I have the following DataFrame:
A B C
0 1 3 3
1 1 9 4
2 4 6 3
I would like to create every possible unique combination of these columns without repetition so that I would end up with a dataframe containing the following data: A, B, C, A+B, A+C, B+C, A+B+C. I do not want to have any columns repeated in any combination, e.g. A+A+B+C or A+B+B+C.
I would also like to have each column in the dataframe labelled with the relevant variable names (e.g. for the combination of A + B, column name should be 'A_B')
This is the desired DataFrame:
A B C A_B A_C B_C A_B_C
0 1 1 4 2 5 5 6
1 3 9 6 12 9 15 18
2 3 4 3 7 6 7 10
This is relatively easy with just 3 variables using itertools and I have used the following code to do it:
import pandas as pd
import itertools
combos_2 = pd.DataFrame({'{}_{}'.format(a, b):
df[a] + df[b]
for a, b in itertools.combinations(df.columns, 2)})

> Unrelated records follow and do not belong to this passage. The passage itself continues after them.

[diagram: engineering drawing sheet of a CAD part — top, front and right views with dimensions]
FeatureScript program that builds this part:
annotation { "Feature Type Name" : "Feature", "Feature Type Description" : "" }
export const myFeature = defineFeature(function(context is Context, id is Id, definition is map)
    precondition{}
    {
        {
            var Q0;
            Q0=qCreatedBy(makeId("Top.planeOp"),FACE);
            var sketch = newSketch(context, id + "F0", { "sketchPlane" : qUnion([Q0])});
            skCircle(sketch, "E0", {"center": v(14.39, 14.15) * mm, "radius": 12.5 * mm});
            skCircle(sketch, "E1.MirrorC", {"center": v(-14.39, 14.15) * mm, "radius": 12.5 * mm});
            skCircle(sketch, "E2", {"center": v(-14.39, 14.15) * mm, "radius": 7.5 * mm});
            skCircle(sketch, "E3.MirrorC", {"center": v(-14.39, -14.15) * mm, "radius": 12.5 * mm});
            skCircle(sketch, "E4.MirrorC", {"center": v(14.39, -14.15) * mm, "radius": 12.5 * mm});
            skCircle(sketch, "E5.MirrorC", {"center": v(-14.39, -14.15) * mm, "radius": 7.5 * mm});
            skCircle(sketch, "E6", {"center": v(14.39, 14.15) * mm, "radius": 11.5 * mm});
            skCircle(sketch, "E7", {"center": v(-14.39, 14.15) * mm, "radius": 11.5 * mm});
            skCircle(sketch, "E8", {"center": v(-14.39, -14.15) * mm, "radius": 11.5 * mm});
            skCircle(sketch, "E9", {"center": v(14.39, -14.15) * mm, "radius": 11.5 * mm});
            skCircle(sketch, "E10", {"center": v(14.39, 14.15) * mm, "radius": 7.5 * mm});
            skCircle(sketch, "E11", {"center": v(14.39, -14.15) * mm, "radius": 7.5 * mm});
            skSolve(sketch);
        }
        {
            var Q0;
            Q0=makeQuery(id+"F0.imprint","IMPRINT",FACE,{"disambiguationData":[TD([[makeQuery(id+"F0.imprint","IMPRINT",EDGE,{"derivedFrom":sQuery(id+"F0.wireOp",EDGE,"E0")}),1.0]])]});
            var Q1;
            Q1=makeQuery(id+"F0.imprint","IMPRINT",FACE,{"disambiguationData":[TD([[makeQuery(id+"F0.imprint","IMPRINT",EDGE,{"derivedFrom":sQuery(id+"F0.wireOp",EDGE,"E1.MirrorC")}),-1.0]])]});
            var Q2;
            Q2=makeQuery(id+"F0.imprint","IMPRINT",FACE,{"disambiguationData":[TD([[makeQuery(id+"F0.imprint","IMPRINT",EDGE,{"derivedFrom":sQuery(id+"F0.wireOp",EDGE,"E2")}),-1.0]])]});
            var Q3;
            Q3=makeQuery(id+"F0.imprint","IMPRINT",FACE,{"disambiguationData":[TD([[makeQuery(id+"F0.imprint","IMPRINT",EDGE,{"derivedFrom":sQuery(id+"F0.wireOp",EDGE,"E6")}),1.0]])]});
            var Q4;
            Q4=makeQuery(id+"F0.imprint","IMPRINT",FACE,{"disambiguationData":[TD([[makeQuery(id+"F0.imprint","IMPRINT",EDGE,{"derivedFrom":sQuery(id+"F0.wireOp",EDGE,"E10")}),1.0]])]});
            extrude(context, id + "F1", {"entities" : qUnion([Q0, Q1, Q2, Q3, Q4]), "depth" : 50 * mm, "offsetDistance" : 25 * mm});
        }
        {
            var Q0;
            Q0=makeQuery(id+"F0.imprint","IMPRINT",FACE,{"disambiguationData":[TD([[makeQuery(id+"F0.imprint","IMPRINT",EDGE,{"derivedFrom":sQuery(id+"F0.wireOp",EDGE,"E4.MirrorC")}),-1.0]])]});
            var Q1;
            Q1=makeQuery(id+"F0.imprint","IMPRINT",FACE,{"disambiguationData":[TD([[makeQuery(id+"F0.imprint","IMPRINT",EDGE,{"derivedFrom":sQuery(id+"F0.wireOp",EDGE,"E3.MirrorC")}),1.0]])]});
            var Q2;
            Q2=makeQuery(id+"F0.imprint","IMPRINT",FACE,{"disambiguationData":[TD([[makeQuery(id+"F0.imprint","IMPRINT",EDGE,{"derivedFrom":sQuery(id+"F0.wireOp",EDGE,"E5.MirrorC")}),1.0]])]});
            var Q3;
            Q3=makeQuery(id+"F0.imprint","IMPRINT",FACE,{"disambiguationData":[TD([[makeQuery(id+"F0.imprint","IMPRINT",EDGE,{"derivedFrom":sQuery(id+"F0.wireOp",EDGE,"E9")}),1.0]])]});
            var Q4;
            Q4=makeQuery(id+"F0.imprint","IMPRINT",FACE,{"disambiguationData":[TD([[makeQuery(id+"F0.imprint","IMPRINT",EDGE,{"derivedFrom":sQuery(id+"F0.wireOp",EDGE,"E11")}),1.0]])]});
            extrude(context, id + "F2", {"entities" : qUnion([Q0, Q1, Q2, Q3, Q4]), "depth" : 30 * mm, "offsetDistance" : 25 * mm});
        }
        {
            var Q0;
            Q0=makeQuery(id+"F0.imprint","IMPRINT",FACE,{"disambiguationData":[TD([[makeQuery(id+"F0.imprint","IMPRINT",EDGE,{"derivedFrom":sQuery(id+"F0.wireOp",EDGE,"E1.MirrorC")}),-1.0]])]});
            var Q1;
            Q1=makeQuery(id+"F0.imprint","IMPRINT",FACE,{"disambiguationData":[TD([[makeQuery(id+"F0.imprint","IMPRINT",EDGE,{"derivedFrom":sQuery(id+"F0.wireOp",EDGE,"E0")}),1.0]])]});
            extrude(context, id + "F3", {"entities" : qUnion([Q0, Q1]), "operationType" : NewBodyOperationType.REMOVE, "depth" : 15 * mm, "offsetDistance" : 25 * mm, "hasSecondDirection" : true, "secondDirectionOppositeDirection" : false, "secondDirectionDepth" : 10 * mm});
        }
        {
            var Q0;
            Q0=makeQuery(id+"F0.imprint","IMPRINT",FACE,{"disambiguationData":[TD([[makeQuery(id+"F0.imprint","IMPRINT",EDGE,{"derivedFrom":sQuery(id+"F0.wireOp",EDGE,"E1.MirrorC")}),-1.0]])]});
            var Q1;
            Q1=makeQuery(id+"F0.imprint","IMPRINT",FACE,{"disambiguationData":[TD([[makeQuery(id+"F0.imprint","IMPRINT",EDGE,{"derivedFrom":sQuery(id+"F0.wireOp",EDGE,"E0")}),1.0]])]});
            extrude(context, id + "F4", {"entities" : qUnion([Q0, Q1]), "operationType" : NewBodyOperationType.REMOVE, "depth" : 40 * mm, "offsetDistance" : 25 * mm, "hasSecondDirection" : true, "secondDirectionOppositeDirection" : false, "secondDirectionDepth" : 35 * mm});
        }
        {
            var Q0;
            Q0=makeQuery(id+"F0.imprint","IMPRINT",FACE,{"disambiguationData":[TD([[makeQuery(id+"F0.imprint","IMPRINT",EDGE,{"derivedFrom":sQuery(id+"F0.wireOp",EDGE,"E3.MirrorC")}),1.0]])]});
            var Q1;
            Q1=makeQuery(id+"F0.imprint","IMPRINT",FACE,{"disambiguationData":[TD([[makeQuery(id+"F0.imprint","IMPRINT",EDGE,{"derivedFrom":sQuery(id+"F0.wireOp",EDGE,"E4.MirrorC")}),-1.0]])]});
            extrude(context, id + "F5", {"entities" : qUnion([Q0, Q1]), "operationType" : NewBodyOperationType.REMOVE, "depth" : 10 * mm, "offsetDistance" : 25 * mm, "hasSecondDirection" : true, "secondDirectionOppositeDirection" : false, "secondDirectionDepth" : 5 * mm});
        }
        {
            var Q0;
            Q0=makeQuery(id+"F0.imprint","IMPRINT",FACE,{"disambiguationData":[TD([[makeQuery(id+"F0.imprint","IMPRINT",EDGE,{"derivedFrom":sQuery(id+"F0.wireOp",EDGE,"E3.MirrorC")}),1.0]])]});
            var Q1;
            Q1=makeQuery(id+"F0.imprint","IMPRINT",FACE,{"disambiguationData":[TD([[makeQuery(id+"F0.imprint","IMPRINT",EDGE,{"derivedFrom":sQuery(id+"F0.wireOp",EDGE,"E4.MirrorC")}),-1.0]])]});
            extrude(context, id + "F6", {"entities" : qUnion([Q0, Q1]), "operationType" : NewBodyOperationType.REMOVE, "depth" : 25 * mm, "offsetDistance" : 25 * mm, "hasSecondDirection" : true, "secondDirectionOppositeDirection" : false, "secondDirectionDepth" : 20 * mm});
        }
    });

combos_3 = pd.DataFrame({'{}_{}_{}'.format(a, b, c):
df[a] + df[b] + df[c]
for a, b, c in itertools.combinations(df.columns, 3)})
composites = pd.concat([df, combos_2, combos_3], axis=1)
However, I can't figure out how to extend this code in a pythonic way to account for a DataFrame with a much larger number of columns. Is there a way of making the following code more pythonic and extending it for use with a large number of columns? Or is there a more efficient way of generating the combinations?